MS. KATE GUINEY: My name is Kate Guiney. And I'll be very, very brief. I just want to publicly request that Alan Hevesi, the State Comptroller, audit the proposed Atlantic Yards project by --
MS. KATE GUINEY: -- Forest City Enterprises. I think that the financial numbers and the environmental impact conclusions that we have heard or read about are so widely divergent; we've heard so many different numbers from so many different angles, that I think an audit by a comparatively unbiased party is in order. Thanks.
Questioning the numbers
MS. KATE GALASSI: My name is Kate Galassi. I'm 21 years old and I've lived on Pacific Street for my whole life.

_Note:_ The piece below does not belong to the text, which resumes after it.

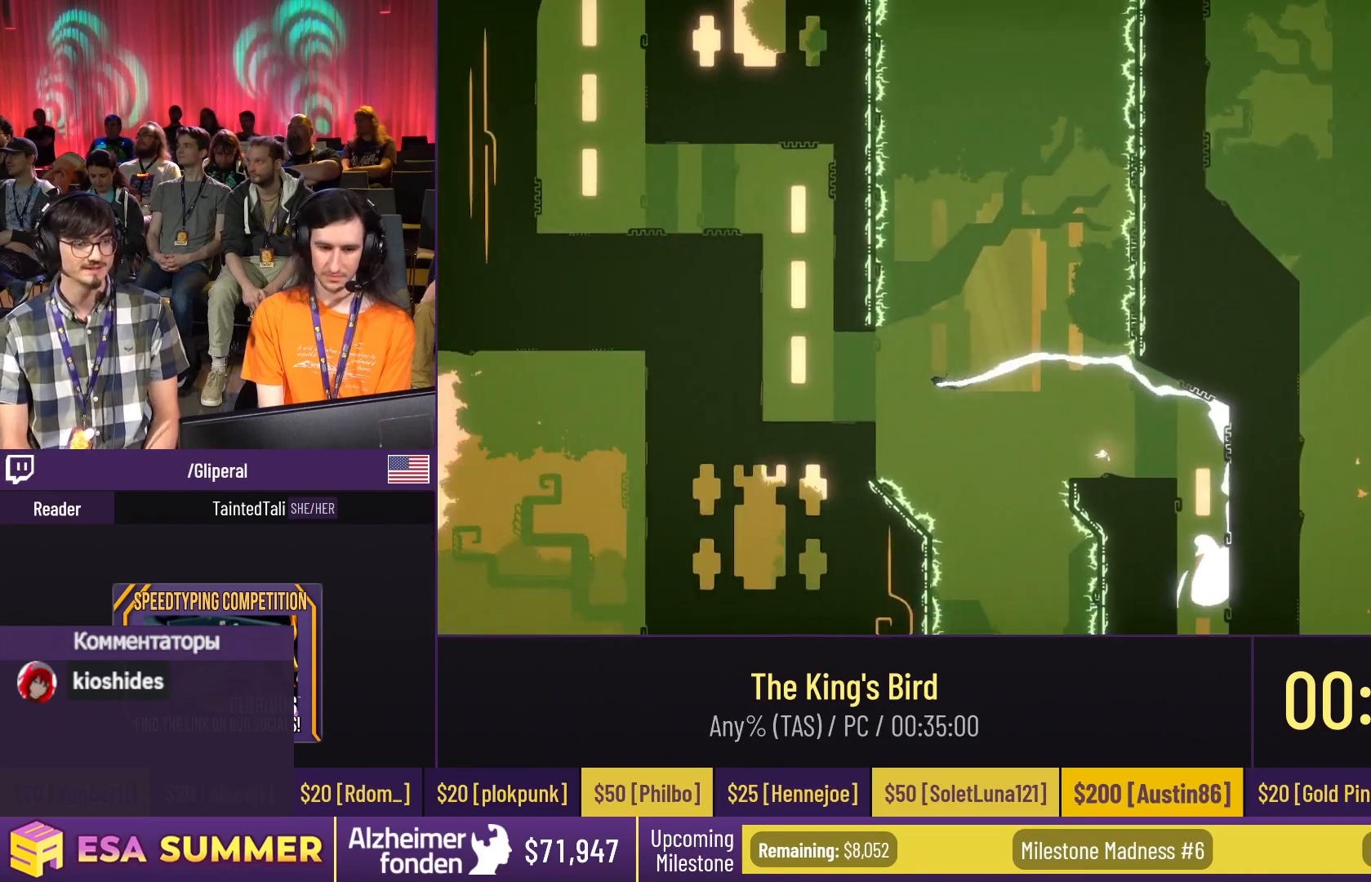
{"keys": ["jump", "right"], "events": [[150, "dash", "down"], [150, "jump", "down"], [200, "glide", "up"], [200, "left", "down"], [200, "up", "up"], [267, "dash", "up"], [267, "jump", "up"], [267, "left", "up"], [367, "right", "down"], [417, "dash", "down"], [417, "jump", "down"], [417, "right", "up"], [467, "dash", "up"], [467, "right", "down"]]}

...The benefits laid out in detailed numbers in the DEIS rely on assumptions about new residents coming from outside of the city, about all retail and office space being filled immediately, about Nets fans coming from out of state and a certain number of Nets players living one the city.
These seemingly small assumptions are the fundamental foundation of the promised benefits to the City and the State. Yet, it is not hard to imagine circumstances in which several of these assumptions might play out differently in reality. Once the foundation falters, the whole facade of economic benefit begins to crumble.
Often important assumptions appear in [FCR consultant Andrew] Zimbalist's report, but are absent from the DEIS, misleading the public. If there is solid evidence to back up these claims, it is not presented in the DEIS.
Without this evidence it is unreasonable for the public to believe in the promises made by Forest City Ratner.